Le manque c'est la présence
À propos des personnes exilés, souvent en raison des vicissitudes de la vie, j'écrivais il y a une dizaine de jours chez Colo dans le billet "Vivre entre deux": "Et comme disait Erri de Luca par le truchement d'un de ses personnages venu d'Argentine :"Le manque, c'est la présence !" (dans Montedidio, ou Le jour d'avant le bonheur)." Recherche faite, il s'agit bien d'un passage de Montedidio, roman qui se déroule à Naples, mais le personnage, don Rafaniello, n'est pas originaire d''Argentine; Yiddish, il a quitté vraisemblablement la Pologne après la guerre. Je l'avais confondu avec Don Gaétano, présent dans "Le jour d'avant le bonheur" et qui lui s'est expatrié d'Argentine. Ces deux romans d'apprentissage d'Erri de Lucas, je vous les recommande chaudement. Une belle écriture, des personnages attachants, beaucoup de finesse et puis l'empreinte de la grande Histoire. Les blessures, les rêves, l'entraide … La vie ! Magnifique(s) !
Je parle avec Rafaniello, aujourd'hui nous avons le temps, je lui demande si son pays ne lui manque pas. Son pays n'existe plus, il n'y est resté ni vivants ni morts, on les a fait disparaître tous ensemble : "Je ne sens pas le manque, dit-il, mais la présence. Dans mes pensées ou quand je chante, quand je répare un soulier, je sens la présence de mon pays. Il vient souvent me trouver, maintenant qu'il n'a plus une place à lui. Dans le cri du marchand d'eau qui monte avec son charreton à Montedidio pour vendre de l'eau sulfureuse dans des pots de terre cuite, de sa voix aussi me parviennent quelques syllabes de mon pays." Il se tait un moment, ses petits clous dans la bouche et la tête penchée sur une semelle. Il voit que je suis resté à côté et il continue : "Quand tu es pris de nostalgie, ce n'est pas un manque, c'est une présence, c'est une visite, des personnes, des pays arrivent de loin et te tiennent un peu compagnie." Alors don Rafaniè, les fois où il me vient la pensée d'un manque, je dois l'appeler présence ? "C'est ça, et à chaque manque, tu souhaites la bienvenue, tu lui fais bon accueil." Alors quand vous vous serez envolé, je ne dois pas sentir votre manque, moi ? "Non, dit-il, quand il t'arrive de penser à moi, moi je suis présent." J'écris sur le rouleau les paroles de Rafaniello qui ont mis le manque sens dessus dessous et il est mieux comme ça maintenant. Lui, avec les pensées, il fait comme avec les chaussures, il les retourne sur sa caisse et les répare.
Erri de Luca, Montedidio.
Le Rynek* de Poznan et ses échoppes juxtaposées, telles des couleurs dans une boîte d'aquarelle. Pologne, 2005.
*Place du vieux marché
Commentaires
Trop de gens ont perdu le sens de l’Histoire, où est-elle ?

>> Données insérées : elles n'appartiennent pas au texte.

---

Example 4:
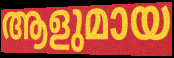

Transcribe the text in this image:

ആളുമായ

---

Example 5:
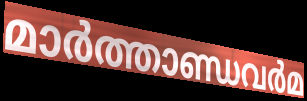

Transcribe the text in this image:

മാർത്താണ്ഡവർമ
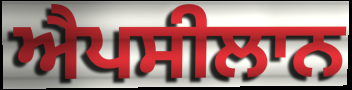
ਐਪਸੀਲਾਨ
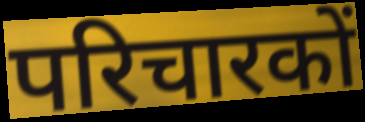
परिचारकों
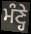
ਮੰਣ੍ਹੇ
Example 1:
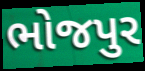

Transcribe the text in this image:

ભોજપુર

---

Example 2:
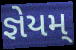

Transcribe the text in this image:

જ્ઞેયમ્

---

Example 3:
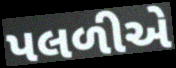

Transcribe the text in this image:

પલળીએ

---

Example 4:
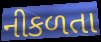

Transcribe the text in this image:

નીકળતા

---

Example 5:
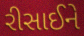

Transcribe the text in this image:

રીસાઈને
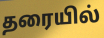
தரையில்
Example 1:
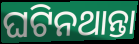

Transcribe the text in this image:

ଘଟିନଥାନ୍ତା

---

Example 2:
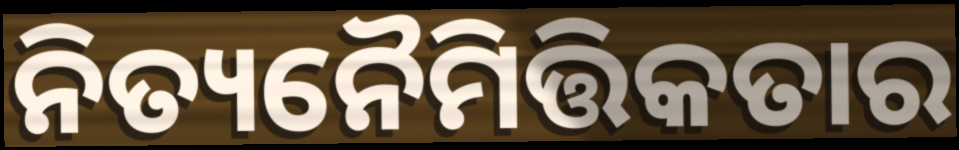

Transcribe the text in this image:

ନିତ୍ୟନୈମିତ୍ତିକତାର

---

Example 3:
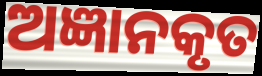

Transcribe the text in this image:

ଅଜ୍ଞାନକୃତ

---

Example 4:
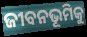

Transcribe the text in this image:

ଜୀବନଭୂମିକୁ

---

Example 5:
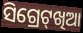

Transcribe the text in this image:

ସିଗ୍ରେଟ୍‌ଖିଆ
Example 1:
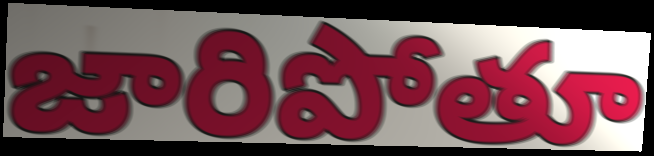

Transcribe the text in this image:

జారిపోతూ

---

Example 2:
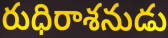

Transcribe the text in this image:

రుధిరాశనుడు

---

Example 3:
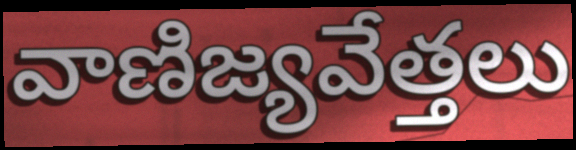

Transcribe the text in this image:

వాణిజ్యవేత్తలు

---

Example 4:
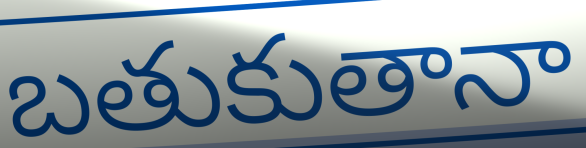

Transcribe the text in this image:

బతుకుతానా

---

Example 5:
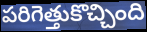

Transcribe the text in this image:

పరిగెత్తుకొచ్చింది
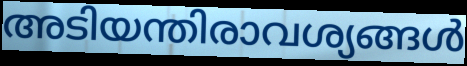
അടിയന്തിരാവശ്യങ്ങൾ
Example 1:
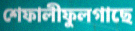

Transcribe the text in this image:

শেফালীফুলগাছে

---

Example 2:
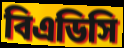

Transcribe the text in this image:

বিএডিসি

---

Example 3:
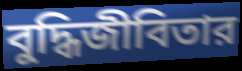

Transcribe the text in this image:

বুদ্ধিজীবিতার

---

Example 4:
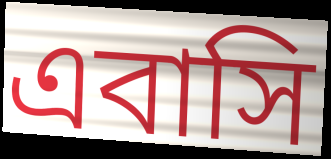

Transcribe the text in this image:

এবাসি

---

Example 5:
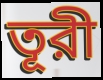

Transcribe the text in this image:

তূরী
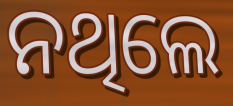
ନଥିଲେ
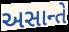
અસાન્તે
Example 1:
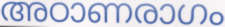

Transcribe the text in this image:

അഠാണരാഗം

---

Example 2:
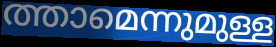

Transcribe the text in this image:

ത്താമെന്നുമുള്ള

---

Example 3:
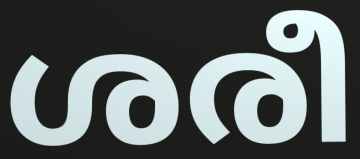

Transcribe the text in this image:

ശരീ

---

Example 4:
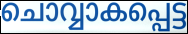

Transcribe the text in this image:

ചൊവ്വാകപ്പെട്ട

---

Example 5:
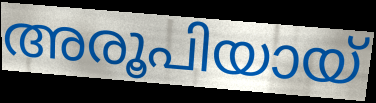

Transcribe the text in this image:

അരൂപിയായ്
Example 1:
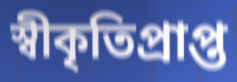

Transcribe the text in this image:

স্বীকৃতিপ্ৰাপ্ত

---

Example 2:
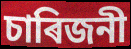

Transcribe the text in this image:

চাৰিজনী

Quand on l’oublie elle revient sans crier gare. Et on se demande pourquoi la mémoire est si courte. Et les hommes recommencent sans cesse leurs folies ?

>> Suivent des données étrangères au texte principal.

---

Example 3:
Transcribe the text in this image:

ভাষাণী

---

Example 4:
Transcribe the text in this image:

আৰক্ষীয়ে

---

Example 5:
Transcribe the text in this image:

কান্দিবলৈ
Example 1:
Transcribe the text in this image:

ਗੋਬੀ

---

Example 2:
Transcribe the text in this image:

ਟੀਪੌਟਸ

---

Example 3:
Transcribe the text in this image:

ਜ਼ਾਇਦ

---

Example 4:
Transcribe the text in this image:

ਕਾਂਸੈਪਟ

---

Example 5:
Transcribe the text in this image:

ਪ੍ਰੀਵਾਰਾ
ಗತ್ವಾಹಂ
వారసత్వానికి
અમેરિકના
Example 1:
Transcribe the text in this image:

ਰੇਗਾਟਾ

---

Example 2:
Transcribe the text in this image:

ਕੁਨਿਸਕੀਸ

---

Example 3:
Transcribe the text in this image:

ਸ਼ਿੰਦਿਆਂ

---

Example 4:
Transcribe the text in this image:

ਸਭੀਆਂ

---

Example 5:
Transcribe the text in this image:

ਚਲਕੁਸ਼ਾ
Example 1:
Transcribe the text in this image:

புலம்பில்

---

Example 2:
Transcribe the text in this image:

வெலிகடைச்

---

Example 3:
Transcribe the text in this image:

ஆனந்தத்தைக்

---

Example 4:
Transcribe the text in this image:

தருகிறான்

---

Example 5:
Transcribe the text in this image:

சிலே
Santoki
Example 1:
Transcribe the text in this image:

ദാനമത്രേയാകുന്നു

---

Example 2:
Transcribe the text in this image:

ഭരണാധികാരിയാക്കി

N’oublions pas ! Gardons-la présente, faites comme Rafaniello avec les chaussures, retournez la sur sa caisse et réparez la.

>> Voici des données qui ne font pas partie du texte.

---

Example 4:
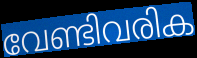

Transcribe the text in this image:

വേണ്ടിവരിക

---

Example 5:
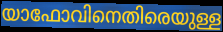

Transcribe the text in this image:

യാഫോവിനെതിരെയുള്ള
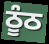
ਠੂੰਠ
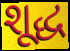
શૂદ્ધ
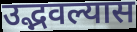
उद्भवल्यास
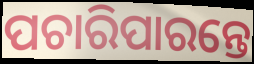
ପଚାରିପାରନ୍ତେ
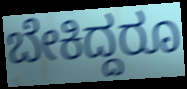
ಬೇಕಿದ್ದರೂ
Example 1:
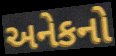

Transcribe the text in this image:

અનેકનો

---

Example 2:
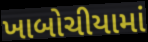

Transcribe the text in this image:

ખાબોચીયામાં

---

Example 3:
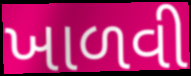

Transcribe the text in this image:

ખાળવી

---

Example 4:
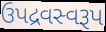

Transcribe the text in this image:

ઉપદ્રવસ્વરૂપ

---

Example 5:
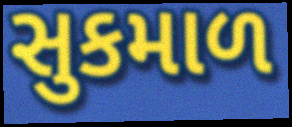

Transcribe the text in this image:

સુકમાળ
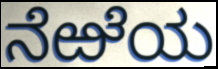
ನೆಱೆಯ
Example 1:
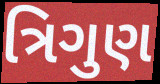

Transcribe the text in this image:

ત્રિગુણ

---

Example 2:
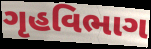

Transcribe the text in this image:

ગૃહવિભાગ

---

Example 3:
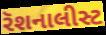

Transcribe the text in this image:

રૅશનાલીસ્ટ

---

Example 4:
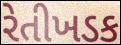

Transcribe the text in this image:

રેતીખડક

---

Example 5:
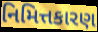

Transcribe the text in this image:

નિમિત્તકારણ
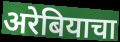
अरेबियाचा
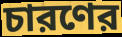
চারণের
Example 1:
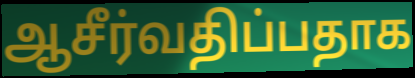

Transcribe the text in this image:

ஆசீர்வதிப்பதாக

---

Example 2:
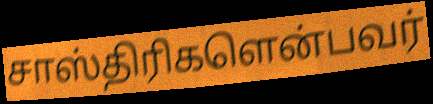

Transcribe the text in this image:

சாஸ்திரிகளென்பவர்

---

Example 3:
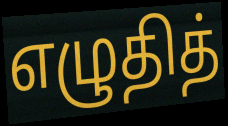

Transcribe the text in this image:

எழுதித்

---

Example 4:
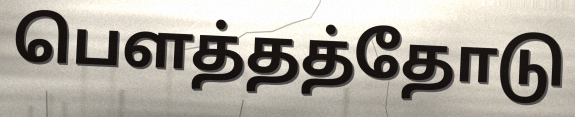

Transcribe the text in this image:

பௌத்தத்தோடு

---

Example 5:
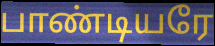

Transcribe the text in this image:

பாண்டியரே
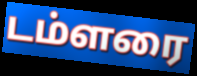
டம்ளரை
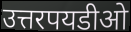
उत्तरपयडीओ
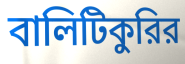
বালিটিকুরির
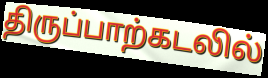
திருப்பாற்கடலில்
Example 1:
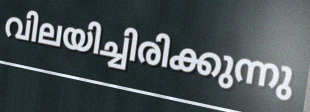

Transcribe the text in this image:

വിലയിച്ചിരിക്കുന്നു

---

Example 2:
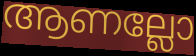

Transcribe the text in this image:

ആണല്ലോ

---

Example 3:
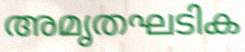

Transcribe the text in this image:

അമൃതഘടിക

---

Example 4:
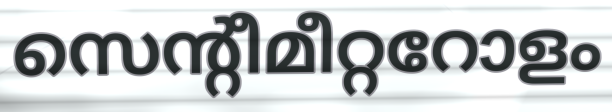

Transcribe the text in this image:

സെന്റീമീറ്ററോളം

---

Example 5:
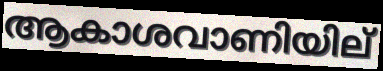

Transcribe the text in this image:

ആകാശവാണിയില്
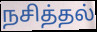
நசித்தல்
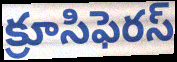
క్రూసిఫెరస్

J’ai beaucoup de compassion pour les exilés et cette façon de traduire les choses, manque/présence, est d’une grande beauté. Je note cet auteur que je n’ai jamais eu l’occasion de lire, ce sera certainement une belle découverte.
Amusant, ton illustration : mon beau-père était né près de Poznan, je le sens me faire un coucou au travers de ton billet. Bises. brigitte
Très beau passage !
quand on pense à ceux qui nous manquent, on les rend présents…oui, le manque, c’est la présence
Après ton mot chez moi (merci!) j’avais cherché pour voir s’il était traduit en espagnol (et que donc je le trouverais ici): pas de problème.
L’extrait que tu donnes est superbe et je lirai ce livre, sans aucun doute, le sujet me touche de près. Grand merci.
l’exil j’imagine peut être un vide à combler, un appel à des réponses dont on ne sait quelles elles seront. c’est la terre inconnue, source d’angoisses et d’aventure.
Je viens relire ce texte ce soir, il est si beau.
Le manque c’est la présence : le paradoxe devient évidence, ce texte (et toi, bien sûr, Lily !) m’offre une vérité qui ne m’avait jamais effleurée auparavant (-:
C’est beau, je découvre …
Et du manque je fais une présence …
A bientôt ma chère Lily …
C’est beau le manque devient présence ! Incroyable il fallait y penser, avoir une vision ouverte et positive… Un texte à lire et à relire ! Un auteur que je ne connaissais pas.